Дочь Лорда Горна стояла рядом с Хью. Теперь она говорила с ним, учила его использовать суффикс «-аджа», который они прибавляют к имени, если хотят выразить дружескую расположенность, назвать кого-то своим другом, и пыталась объяснить, что имя, которым они его называют – Хьюраджа , уже включает этот суффикс и эту расположенность и звучало бы смешно, если бы к нему прибавили еще что-то – Хьюраджаджа ! – и, говоря это, она смеялась нежным веселым смехом. Он стоял, уставившись в ее фарфоровое личико, любуясь светлыми волосами, похожими на овечью шерсть. «Дурак, – подумала Айрин. – Идиот! Неужели не понимаешь?» Но, увидев мягкую линию его губ, спокойные глаза, испытала лишь благоговейный ужас.
– Аллиаджа, – сказал он и стал красным – лицо, уши, шея – все резко покраснело под густыми, чуть взмокшими на лбу волосами; потом опять побледнело.
Аллия улыбнулась, нежная и холодная, как вода, и поздравила его с успехом.
– Они словно брат и сестра, – произнес кто-то рядом с Айрин, и она с изумлением поняла, что обращаются именно к ней, и с трудом вышла из своего созерцательного оцепенения.
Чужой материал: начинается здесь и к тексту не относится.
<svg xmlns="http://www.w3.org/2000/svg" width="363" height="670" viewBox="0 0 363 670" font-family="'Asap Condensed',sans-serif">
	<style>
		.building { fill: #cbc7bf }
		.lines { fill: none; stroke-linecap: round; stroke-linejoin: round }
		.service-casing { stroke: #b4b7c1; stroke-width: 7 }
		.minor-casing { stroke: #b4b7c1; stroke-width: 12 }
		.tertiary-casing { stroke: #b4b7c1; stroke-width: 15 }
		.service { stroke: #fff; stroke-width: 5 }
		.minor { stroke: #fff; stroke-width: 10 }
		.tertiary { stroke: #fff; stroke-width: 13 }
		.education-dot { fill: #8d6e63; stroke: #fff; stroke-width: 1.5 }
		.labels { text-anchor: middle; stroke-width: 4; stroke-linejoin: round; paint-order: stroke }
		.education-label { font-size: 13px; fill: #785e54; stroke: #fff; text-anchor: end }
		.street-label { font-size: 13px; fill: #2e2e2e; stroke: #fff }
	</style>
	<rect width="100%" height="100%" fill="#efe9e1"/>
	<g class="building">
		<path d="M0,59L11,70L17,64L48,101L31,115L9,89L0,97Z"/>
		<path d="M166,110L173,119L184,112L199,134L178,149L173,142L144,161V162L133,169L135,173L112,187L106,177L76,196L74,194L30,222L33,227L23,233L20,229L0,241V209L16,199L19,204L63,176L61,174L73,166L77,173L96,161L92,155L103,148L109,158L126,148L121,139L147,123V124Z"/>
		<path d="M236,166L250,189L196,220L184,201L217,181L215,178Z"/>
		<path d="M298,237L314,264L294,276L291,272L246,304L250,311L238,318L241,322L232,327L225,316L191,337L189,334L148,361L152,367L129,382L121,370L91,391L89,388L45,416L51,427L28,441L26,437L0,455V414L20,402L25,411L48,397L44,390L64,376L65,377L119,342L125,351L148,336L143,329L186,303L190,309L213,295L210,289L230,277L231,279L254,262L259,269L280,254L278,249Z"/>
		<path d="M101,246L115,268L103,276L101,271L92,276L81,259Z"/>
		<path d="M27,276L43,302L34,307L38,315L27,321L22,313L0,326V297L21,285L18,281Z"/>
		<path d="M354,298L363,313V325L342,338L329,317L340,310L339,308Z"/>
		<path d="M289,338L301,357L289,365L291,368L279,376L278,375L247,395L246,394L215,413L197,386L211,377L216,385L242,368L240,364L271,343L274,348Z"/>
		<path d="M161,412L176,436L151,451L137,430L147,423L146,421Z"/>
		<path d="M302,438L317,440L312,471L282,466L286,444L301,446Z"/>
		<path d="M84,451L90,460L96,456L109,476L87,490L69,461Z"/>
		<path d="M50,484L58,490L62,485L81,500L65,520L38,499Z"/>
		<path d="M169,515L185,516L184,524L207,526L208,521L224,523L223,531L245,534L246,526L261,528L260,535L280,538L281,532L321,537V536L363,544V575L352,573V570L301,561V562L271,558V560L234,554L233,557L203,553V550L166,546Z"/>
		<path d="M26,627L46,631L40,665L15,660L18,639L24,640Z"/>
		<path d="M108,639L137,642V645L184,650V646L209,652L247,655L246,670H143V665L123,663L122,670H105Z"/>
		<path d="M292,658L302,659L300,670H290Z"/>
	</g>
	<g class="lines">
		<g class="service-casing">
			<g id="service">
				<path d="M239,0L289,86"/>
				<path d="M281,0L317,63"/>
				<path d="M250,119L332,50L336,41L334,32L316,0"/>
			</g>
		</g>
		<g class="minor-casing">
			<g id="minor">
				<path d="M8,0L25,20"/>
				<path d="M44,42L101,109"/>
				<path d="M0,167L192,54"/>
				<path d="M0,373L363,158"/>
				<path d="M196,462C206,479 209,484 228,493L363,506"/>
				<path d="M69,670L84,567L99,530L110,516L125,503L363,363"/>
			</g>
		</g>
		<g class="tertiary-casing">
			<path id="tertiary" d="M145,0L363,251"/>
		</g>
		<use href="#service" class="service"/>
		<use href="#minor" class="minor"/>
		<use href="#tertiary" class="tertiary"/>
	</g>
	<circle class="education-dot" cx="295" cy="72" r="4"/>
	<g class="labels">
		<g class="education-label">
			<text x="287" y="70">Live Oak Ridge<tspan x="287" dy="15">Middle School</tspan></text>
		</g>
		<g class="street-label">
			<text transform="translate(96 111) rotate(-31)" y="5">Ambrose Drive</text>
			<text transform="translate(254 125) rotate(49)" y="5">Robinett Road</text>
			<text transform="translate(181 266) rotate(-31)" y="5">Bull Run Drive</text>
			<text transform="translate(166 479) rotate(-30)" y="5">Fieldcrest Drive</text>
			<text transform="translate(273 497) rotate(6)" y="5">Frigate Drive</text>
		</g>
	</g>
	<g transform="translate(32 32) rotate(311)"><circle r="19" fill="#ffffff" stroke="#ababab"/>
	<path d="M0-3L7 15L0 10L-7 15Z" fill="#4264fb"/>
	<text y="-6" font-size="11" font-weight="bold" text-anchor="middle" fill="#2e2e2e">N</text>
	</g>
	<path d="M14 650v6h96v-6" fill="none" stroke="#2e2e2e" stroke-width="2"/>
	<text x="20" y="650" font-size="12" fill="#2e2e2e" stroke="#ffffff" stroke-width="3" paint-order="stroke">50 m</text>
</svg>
Рядом с ней стоял Лорд Горн. Но смотрел не на нее, а на Аллию и Хью, словно любуясь их одинаково светлыми волосами, столь необычными здесь. Продолговатое лицо старика было как всегда суровым и спокойным. Айрин ничего не сказала, ее странно поразил этот интимный тон, в котором звучала скрытая ирония. Потом Лорд Горн повернулся к ней:
– На этот раз ты подольше побудешь у нас, Иренаджа?
– Так долго, как буду вам нужна, – ответила она с горьким намеком. И тут же ей стало стыдно. Ведь именно Горн сказал тогда: «Твое мужество выше всяких похвал», и эти его слова она хранила как самое большое сокровище, как лекарство от душевной слабости и сомнений. Там, в другой стране, где она не могла обрести родного крова, она, не задумываясь, кто именно сказал ей эти слова, крепко держала их в памяти: «…твое мужество… у тебя есть мужество… Ты не заставишь свою мать делать выбор, который ее погубит, ты не попросишь ее о помощи, которую она тебе дать не в состоянии. Тебе не нужна помощь. Твое мужество выше всяких похвал».
– Лорд Горн, – сказала она, – надо было мне пойти в Столицу, пока… пока люди еще могли пойти туда.
– В Столицу ведет не одна дорога, – сказал он.
– Вы когда-нибудь там бывали?
Он посмотрел на нее своими серыми глазами будто издалека.
– Я бывал в Столице. Именно поэтому меня и называют Лордом, – сказал он доброжелательно, холодно, спокойно.
– Вы видели Короля?
– Его тень, – сказал Горн. – Я видел яркую тень Короля.
Но слово «король» почему-то было теперь употреблено в женском роде и, видимо, означало «королева» или «мать короля»; и все его слова вроде бы ничего не значили особенного, но она понимала какой-то их тайный смысл, понимала их так, как никогда ничего не понимала в жизни.